> **Work request**: Copy exactly the stretch of data below from the line with "left elbow: (115, 222)" through the line with "right knee: (78, 238)", including both of those lines.

> **Records for processing**:
•••
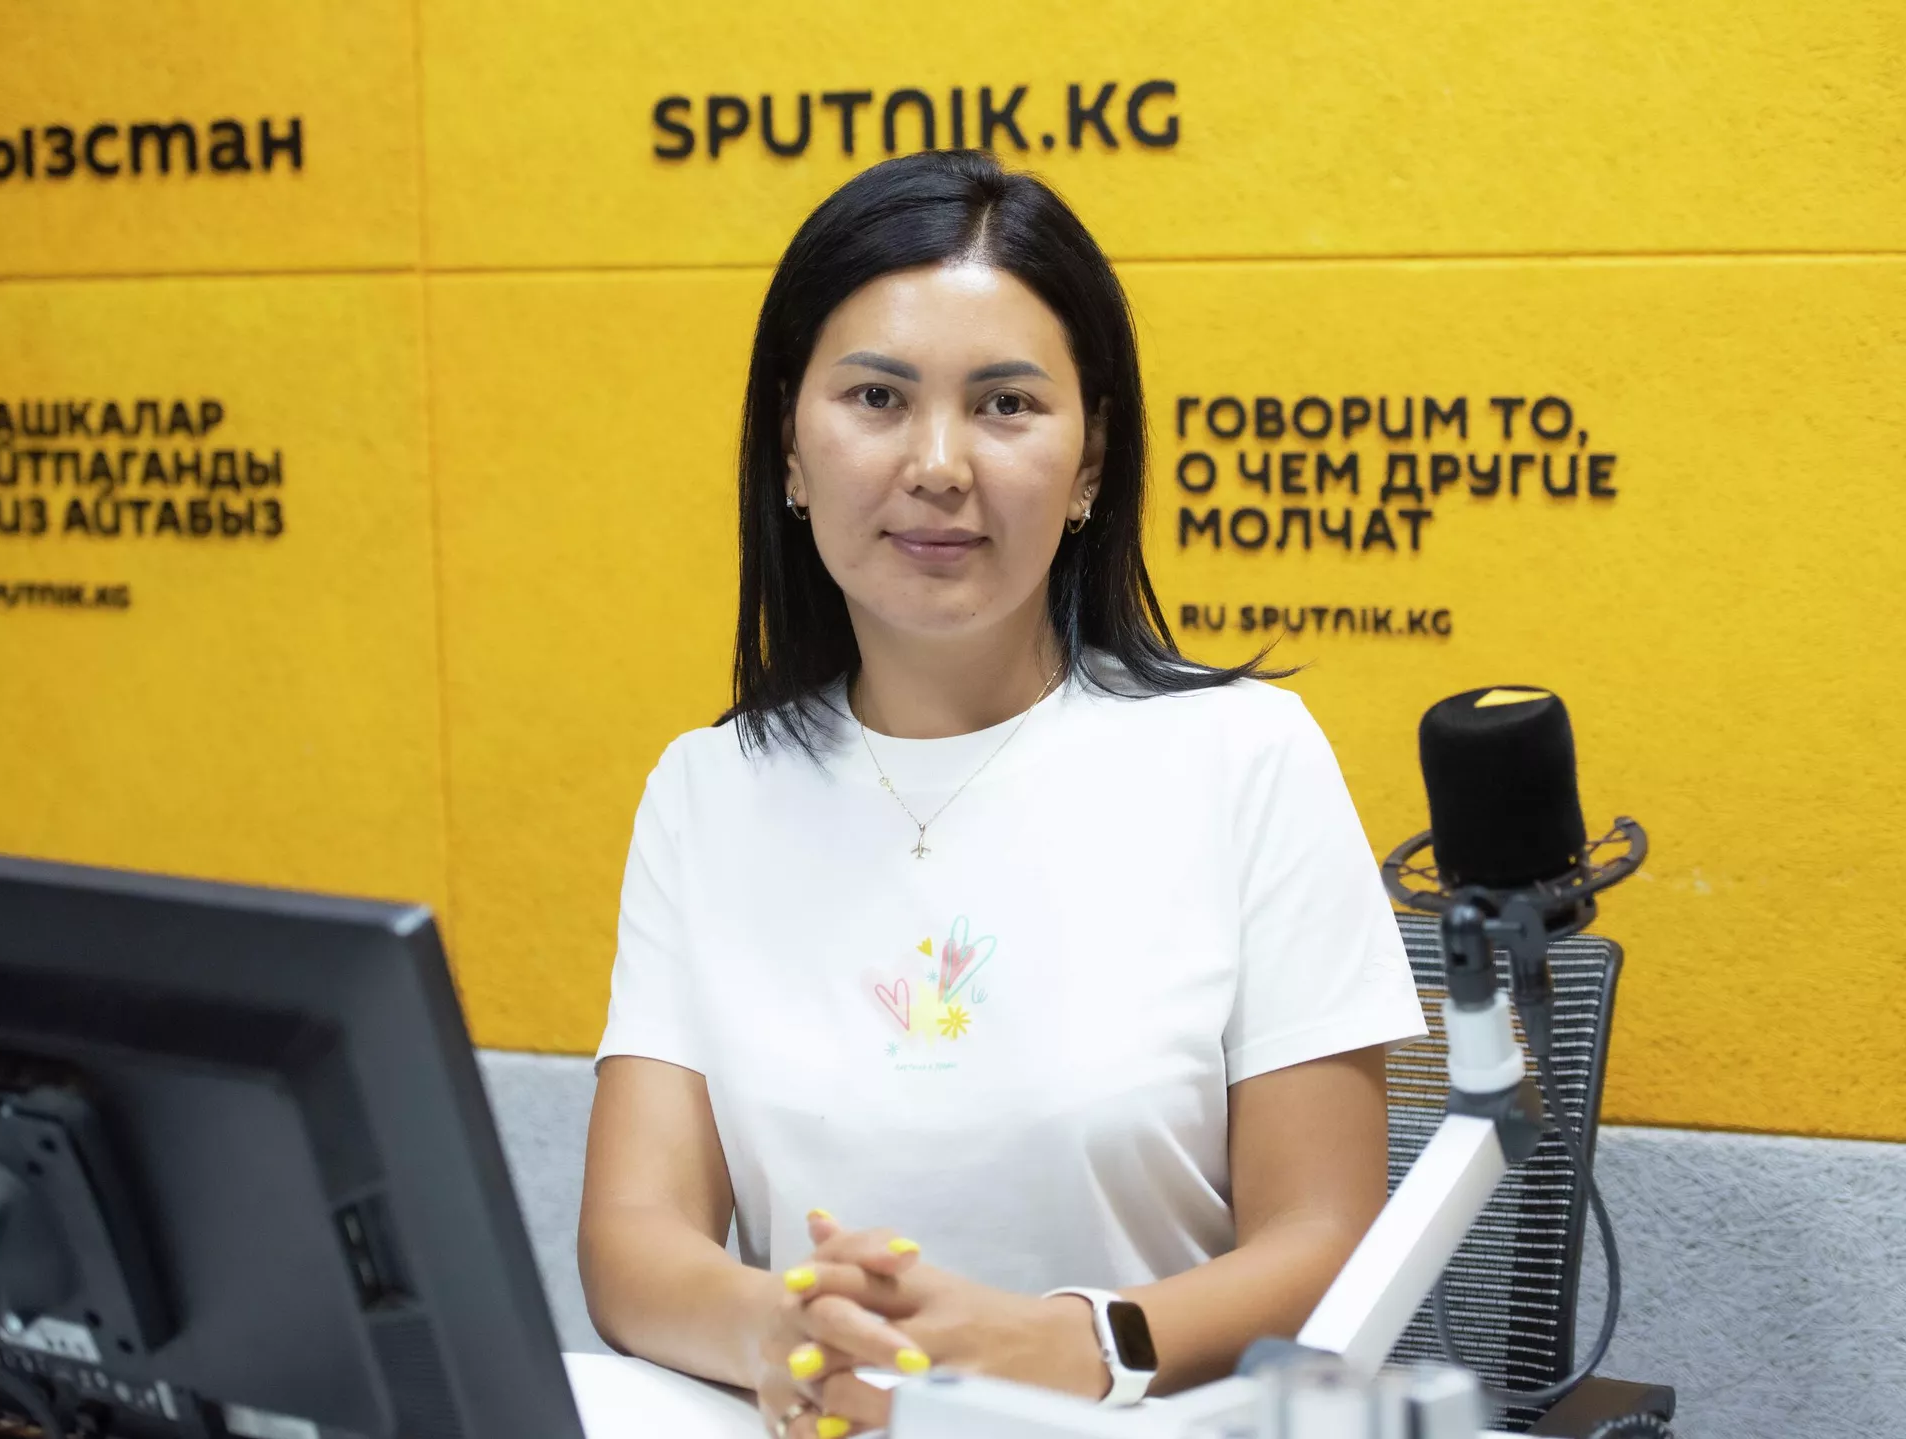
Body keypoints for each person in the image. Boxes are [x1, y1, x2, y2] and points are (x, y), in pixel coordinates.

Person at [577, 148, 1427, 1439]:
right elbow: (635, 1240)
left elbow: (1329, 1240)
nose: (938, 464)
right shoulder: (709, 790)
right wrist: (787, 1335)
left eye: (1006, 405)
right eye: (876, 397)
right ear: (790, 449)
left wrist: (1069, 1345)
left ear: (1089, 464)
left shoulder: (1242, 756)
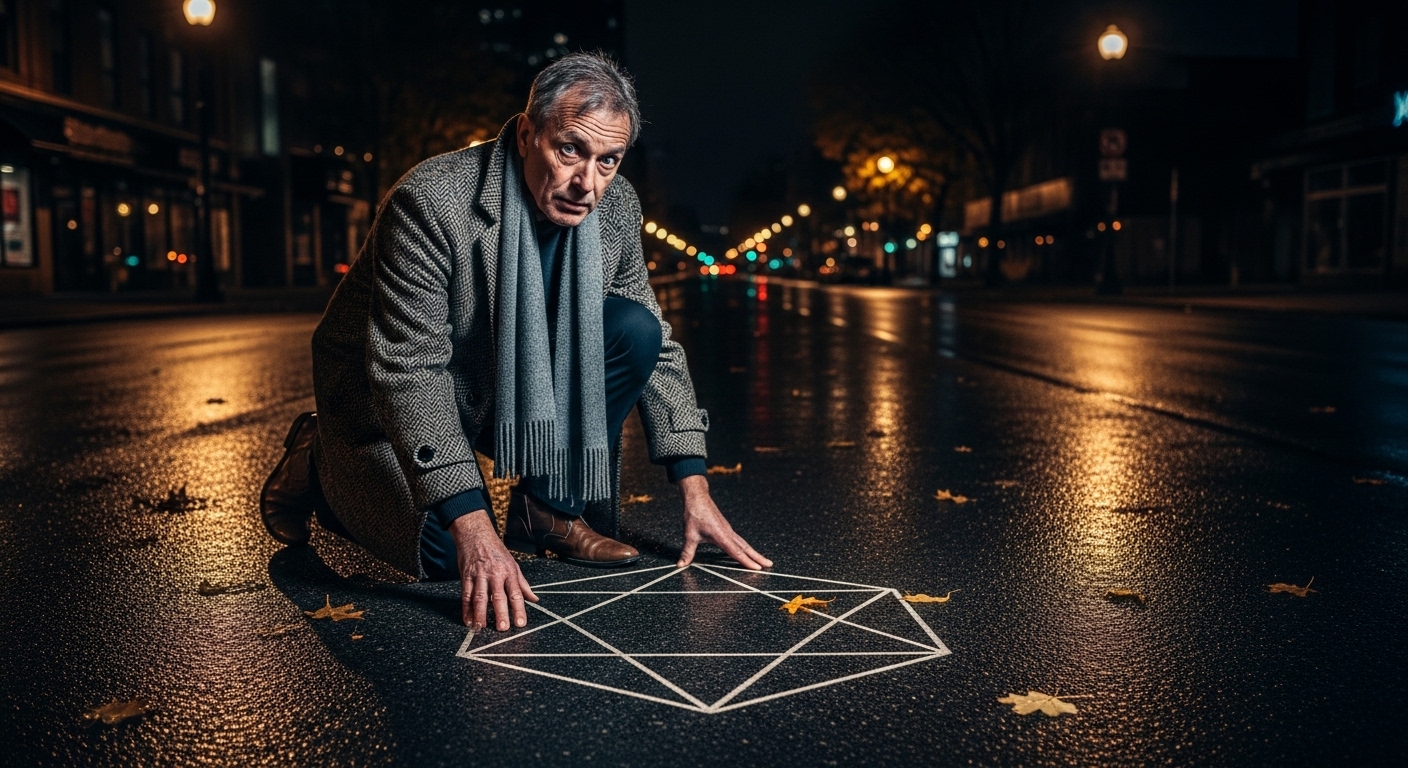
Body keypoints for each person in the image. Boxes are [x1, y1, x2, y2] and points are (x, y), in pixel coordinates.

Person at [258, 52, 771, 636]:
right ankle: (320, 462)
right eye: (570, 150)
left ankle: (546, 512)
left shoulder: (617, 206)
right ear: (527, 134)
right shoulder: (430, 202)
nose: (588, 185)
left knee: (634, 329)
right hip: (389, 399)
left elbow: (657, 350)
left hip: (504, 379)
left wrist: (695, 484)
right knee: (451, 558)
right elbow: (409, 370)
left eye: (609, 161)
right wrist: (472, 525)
•••
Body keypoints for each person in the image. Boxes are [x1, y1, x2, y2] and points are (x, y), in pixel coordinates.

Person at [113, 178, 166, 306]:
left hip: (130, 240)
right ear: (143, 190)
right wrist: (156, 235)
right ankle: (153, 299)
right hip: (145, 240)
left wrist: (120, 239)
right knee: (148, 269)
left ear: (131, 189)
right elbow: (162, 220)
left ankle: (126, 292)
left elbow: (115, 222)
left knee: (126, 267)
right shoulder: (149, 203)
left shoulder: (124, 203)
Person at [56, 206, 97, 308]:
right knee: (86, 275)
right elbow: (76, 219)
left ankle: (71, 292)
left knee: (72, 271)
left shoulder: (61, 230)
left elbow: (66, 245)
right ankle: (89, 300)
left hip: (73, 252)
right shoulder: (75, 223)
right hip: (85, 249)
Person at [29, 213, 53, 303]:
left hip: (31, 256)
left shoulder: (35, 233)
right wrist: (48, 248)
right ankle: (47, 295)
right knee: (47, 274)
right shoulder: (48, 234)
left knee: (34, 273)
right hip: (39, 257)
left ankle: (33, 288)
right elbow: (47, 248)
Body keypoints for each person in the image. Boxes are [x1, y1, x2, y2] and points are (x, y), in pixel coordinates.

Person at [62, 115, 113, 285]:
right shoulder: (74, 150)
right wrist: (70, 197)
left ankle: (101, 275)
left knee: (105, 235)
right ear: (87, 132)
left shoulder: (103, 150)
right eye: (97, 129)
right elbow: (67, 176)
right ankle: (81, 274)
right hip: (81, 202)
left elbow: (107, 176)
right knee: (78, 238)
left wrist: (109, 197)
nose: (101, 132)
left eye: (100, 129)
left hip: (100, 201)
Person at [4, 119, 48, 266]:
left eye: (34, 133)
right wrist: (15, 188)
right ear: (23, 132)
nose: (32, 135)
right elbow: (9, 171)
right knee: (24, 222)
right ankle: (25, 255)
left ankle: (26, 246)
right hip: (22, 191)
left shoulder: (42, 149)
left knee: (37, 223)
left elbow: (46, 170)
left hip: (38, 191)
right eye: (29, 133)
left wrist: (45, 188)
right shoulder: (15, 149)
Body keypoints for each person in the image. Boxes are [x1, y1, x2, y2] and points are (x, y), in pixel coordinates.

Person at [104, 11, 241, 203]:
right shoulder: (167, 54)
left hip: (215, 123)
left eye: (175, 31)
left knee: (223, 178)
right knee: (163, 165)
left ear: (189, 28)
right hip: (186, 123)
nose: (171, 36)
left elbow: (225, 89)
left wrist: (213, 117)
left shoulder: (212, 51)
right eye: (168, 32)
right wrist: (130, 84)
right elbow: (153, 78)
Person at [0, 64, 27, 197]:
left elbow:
•••
> **Answer section**:
left elbow: (115, 222)
left knee: (126, 267)
right shoulder: (149, 203)
left shoulder: (124, 203)
Person at [56, 206, 97, 308]:
right knee: (86, 275)
right elbow: (76, 219)
left ankle: (71, 292)
left knee: (72, 271)
left shoulder: (61, 230)
left elbow: (66, 245)
right ankle: (89, 300)
left hip: (73, 252)
right shoulder: (75, 223)
right hip: (85, 249)
Person at [29, 213, 53, 303]:
left hip: (31, 256)
left shoulder: (35, 233)
right wrist: (48, 248)
right ankle: (47, 295)
right knee: (47, 274)
right shoulder: (48, 234)
left knee: (34, 273)
right hip: (39, 257)
left ankle: (33, 288)
right elbow: (47, 248)
Body keypoints for each person in the image. Boxes are [x1, y1, x2, y2] and points are (x, y), in pixel coordinates.

Person at [62, 115, 113, 285]:
right shoulder: (74, 150)
right wrist: (70, 197)
left ankle: (101, 275)
left knee: (105, 235)
right ear: (87, 132)
left shoulder: (103, 150)
right eye: (97, 129)
right elbow: (67, 176)
right ankle: (81, 274)
right hip: (81, 202)
left elbow: (107, 176)
right knee: (78, 238)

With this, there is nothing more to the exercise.